Sunday, February 26, 2006

Failing State, Successful Society

M J Akbar writes the following about the Best Bakery and Jessica Lal matters:

Delhi is the world’s largest glasshouse: who shall throw the first stone? But there comes a moment when you no longer care whether the glasshouse remains intact or shatters. If that glasshouse is going to protect the killers at Best Bakery or the murderer of Jessica Lal, then it is time it got shattered into smithereens. Civil society rose in both instances. It threw stone after stone in the Best Bakery matter, rousing the conscience and the best instincts of the highest judiciary. It rose again in the matter of Jessica Lal, and the Delhi High Court has taken the initiative.

Both these cases illustrate our incredibly complex India everywhere. Fareed Zakaria notes:

A famous Indian once put it eloquently, "A moment comes, which comes but rarely in history, when we step out from the old to the new, when an age ends and when the soul of a nation, long suppressed, finds utterance."

Those words, which Indians of a certain generation know by heart, were spoken by the country's first prime minister, Jawaharlal Nehru, just after midnight, on Aug. 15, 1947, when independent India was born. What Nehru was referring to, of course, was the birth of India as an independent state. What is happening today is the birth of India as an independent society—boisterous, colorful, open, vibrant and, above all, ready for change. India is diverging from its past, but also from most other countries in Asia. It is not a quiet, controlled, quasi-authoritarian country that is slowly opening up according to plans. It is a noisy democracy that has finally empowered its people economically. In this respect India, one of the poorest countries in the world, looks strikingly similar to the world's wealthiest country, the United States of America. In both places, society has triumphed over the state.

This is perhaps the central paradox of India today. Its society is open, eager, confident and ready to take on the world. But its state—its ruling class—is far more hesitant, cautious and suspicious of the changed realities around it ...

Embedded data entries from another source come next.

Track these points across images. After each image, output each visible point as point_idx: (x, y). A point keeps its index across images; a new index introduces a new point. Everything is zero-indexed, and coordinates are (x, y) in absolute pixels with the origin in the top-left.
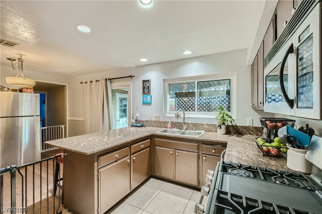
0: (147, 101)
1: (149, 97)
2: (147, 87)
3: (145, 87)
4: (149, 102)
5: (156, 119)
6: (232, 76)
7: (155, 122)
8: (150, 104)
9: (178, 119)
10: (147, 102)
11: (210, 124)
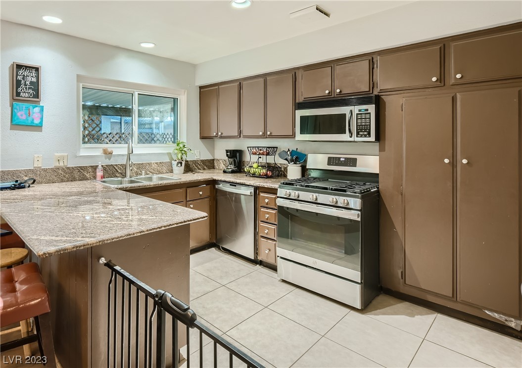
0: (30, 119)
1: (37, 110)
2: (28, 83)
3: (23, 82)
4: (37, 122)
5: (58, 165)
6: (179, 95)
7: (55, 170)
8: (38, 127)
9: (110, 159)
10: (29, 123)
11: (160, 163)
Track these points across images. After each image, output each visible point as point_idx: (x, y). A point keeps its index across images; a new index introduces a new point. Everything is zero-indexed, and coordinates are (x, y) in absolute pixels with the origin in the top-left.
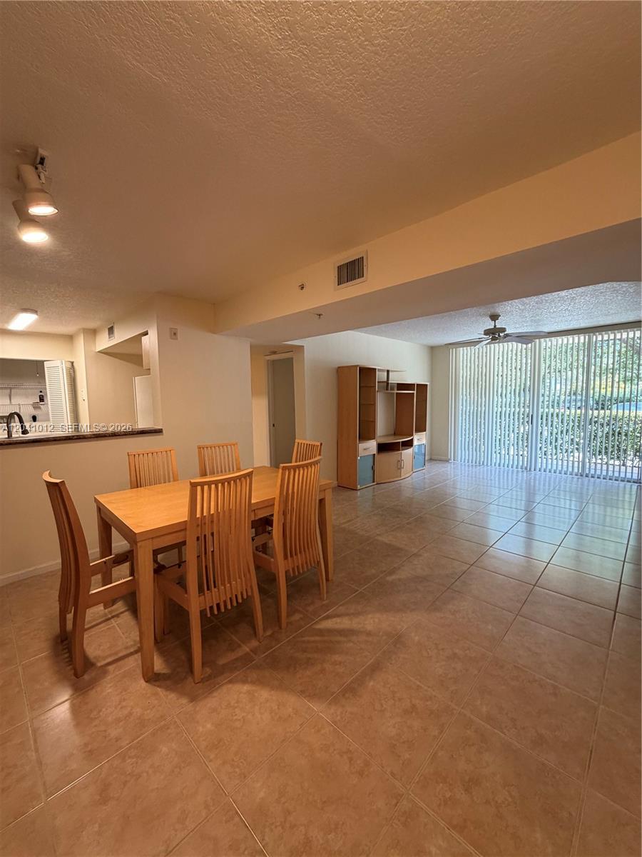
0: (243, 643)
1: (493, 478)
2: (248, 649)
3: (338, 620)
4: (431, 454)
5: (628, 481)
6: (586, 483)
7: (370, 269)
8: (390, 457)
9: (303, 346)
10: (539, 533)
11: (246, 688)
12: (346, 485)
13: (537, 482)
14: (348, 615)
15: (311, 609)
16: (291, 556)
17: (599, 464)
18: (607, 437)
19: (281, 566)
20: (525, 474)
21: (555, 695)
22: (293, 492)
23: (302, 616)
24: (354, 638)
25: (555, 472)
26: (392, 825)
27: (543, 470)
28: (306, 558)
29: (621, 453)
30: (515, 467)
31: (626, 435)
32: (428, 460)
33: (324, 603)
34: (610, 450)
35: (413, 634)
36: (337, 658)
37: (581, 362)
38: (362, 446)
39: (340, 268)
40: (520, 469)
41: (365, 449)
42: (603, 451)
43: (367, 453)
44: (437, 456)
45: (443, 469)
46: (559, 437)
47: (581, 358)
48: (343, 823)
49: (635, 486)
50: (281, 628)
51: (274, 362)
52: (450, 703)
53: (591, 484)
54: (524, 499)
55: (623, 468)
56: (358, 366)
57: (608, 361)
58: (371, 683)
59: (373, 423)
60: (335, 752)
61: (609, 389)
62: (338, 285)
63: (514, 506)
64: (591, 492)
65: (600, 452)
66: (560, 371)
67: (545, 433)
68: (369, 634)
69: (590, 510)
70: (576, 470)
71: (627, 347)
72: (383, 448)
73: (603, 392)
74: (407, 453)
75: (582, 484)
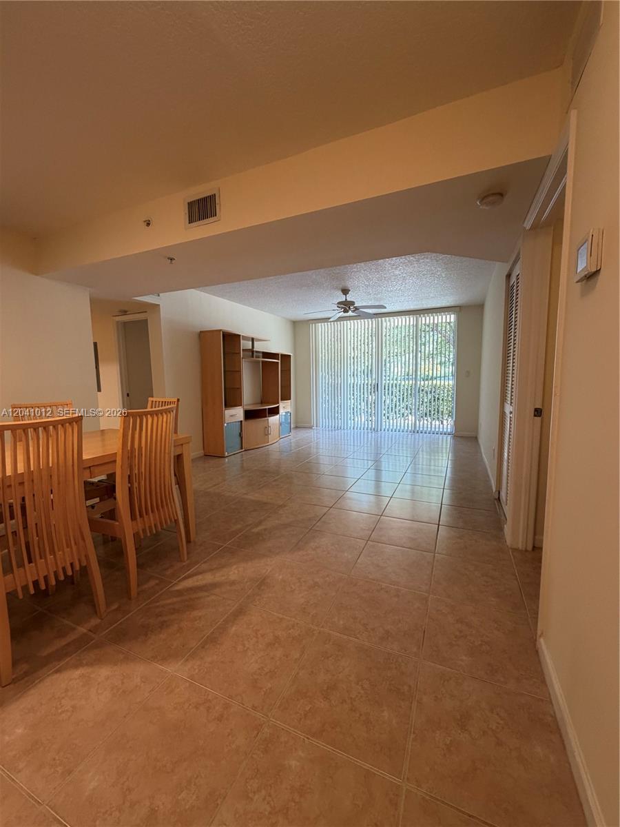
0: (78, 625)
1: (349, 438)
2: (85, 631)
3: (200, 577)
4: (296, 422)
5: (445, 434)
6: (417, 437)
7: (223, 207)
8: (257, 424)
9: (159, 305)
10: (385, 476)
11: (77, 673)
12: (212, 452)
13: (383, 439)
14: (211, 570)
15: (169, 572)
16: (141, 516)
17: (426, 423)
18: (430, 402)
19: (127, 528)
20: (373, 435)
21: (398, 596)
22: (140, 447)
23: (157, 581)
24: (217, 591)
25: (395, 431)
26: (252, 757)
27: (386, 430)
28: (160, 517)
29: (440, 414)
30: (365, 429)
31: (443, 400)
32: (294, 428)
33: (184, 564)
34: (433, 413)
35: (277, 575)
36: (196, 613)
37: (411, 348)
38: (228, 413)
39: (190, 205)
40: (369, 431)
41: (232, 416)
42: (428, 414)
43: (233, 420)
44: (301, 423)
45: (307, 435)
46: (398, 404)
47: (411, 345)
48: (197, 777)
49: (449, 437)
50: (130, 599)
51: (125, 324)
52: (311, 625)
53: (421, 438)
54: (373, 452)
55: (441, 426)
56: (221, 330)
57: (429, 348)
58: (234, 629)
59: (239, 389)
60: (190, 707)
61: (431, 372)
62: (190, 223)
63: (366, 458)
64: (420, 444)
65: (426, 414)
66: (397, 356)
67: (388, 402)
68: (233, 583)
69: (421, 456)
70: (410, 428)
71: (441, 337)
72: (250, 415)
73: (427, 373)
74: (273, 420)
75: (415, 438)
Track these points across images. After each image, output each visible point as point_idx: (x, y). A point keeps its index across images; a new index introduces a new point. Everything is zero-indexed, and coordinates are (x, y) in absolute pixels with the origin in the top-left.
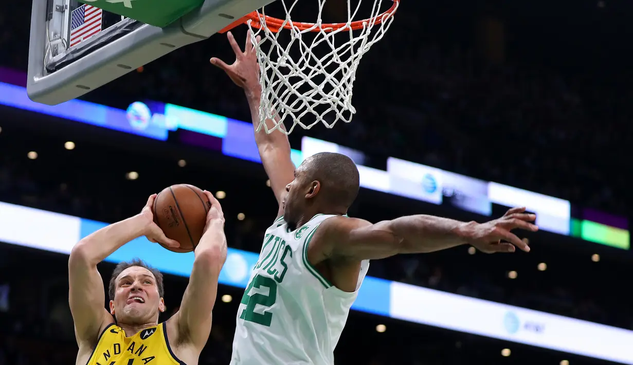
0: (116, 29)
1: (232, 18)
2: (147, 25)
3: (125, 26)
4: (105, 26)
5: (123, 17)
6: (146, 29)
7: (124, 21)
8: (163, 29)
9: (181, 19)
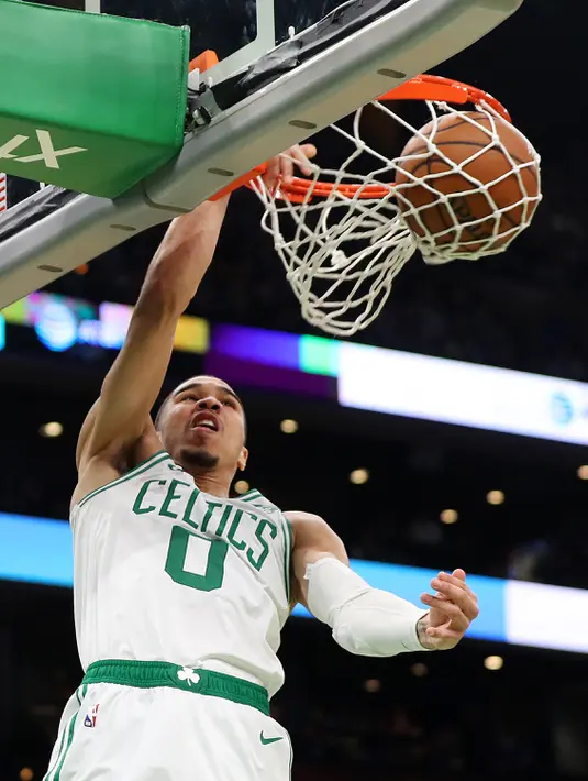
0: (33, 204)
1: (230, 174)
2: (84, 196)
3: (48, 199)
4: (12, 201)
5: (42, 184)
6: (85, 202)
7: (45, 190)
8: (114, 200)
9: (143, 182)
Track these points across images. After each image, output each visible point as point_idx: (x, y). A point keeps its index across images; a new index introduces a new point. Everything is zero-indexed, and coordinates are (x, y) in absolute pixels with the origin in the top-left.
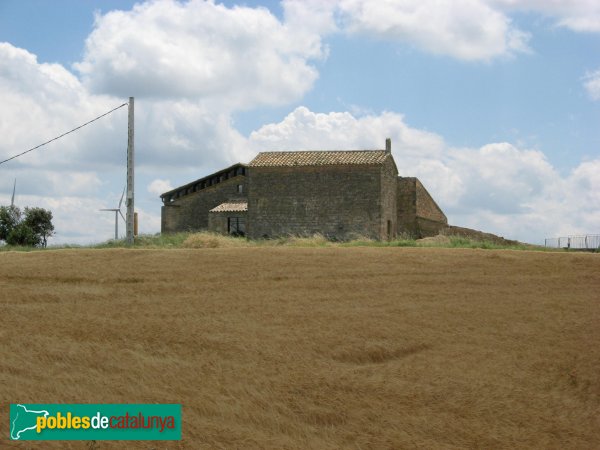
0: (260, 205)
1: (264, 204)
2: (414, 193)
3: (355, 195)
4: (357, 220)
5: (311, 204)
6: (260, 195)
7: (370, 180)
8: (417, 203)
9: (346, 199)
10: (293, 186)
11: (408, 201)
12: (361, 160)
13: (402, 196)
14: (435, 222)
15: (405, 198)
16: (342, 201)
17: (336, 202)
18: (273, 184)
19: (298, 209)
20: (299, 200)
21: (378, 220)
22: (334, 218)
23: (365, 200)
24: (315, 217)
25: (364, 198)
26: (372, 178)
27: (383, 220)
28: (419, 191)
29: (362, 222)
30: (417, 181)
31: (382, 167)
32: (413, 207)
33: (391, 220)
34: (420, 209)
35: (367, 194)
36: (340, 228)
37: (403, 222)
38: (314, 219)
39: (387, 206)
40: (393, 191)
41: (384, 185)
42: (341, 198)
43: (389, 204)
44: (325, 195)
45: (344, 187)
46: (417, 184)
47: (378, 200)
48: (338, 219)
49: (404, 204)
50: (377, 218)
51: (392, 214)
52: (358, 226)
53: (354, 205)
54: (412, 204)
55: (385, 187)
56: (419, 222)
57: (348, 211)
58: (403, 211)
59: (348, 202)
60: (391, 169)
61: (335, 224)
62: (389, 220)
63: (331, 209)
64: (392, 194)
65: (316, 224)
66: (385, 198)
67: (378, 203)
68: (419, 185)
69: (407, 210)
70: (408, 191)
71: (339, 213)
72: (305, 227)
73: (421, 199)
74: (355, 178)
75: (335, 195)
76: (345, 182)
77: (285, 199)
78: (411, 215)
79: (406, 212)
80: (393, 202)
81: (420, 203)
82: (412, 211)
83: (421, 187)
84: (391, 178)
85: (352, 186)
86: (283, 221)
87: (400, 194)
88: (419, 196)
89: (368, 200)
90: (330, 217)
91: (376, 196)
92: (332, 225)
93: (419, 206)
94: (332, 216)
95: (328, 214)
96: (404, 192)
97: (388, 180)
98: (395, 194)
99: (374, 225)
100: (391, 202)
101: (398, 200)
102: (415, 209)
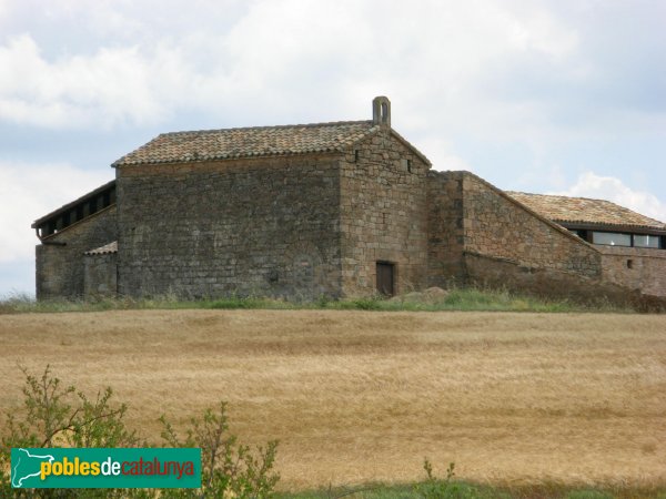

.. and anachronistically feudal, to boot. If the Indian State continues failing our increasingly successful society, the former risks becoming irrelevant -- and eventually being swept away. This would be a 21st century liberal revolution (liberal in the classic sense!) and a majestic Indian counterpoint to 20th century's illiberal revolutions in Europe and China.

4 comments:

Anonymous said...

Anonymous said...

Manu sharma goes scot free because witnesses turned hostile but the best bakery folks are caught

looks like all it takes to get caught is either u have to be middle class or kill some Moslems, else u are free to do what u want

Anonymous said...

Anonymous said...

Manu sharma goes scot free because witnesses turned hostile but the best bakery folks are caught

looks like all it takes to get caught is either u have to be middle class or kill some Moslems, else u are free to do what u want

libertarian said...

PR: excellent analysis. Cheers to the People of India - we will make it inspite of the government, not because of it. Our Bombay boy Fareed is certainly renamored of the country of his birth. Way to go!

BangaloreGuy said...

PR, Well put. Hopefully our state will learn our lessons and transform from within.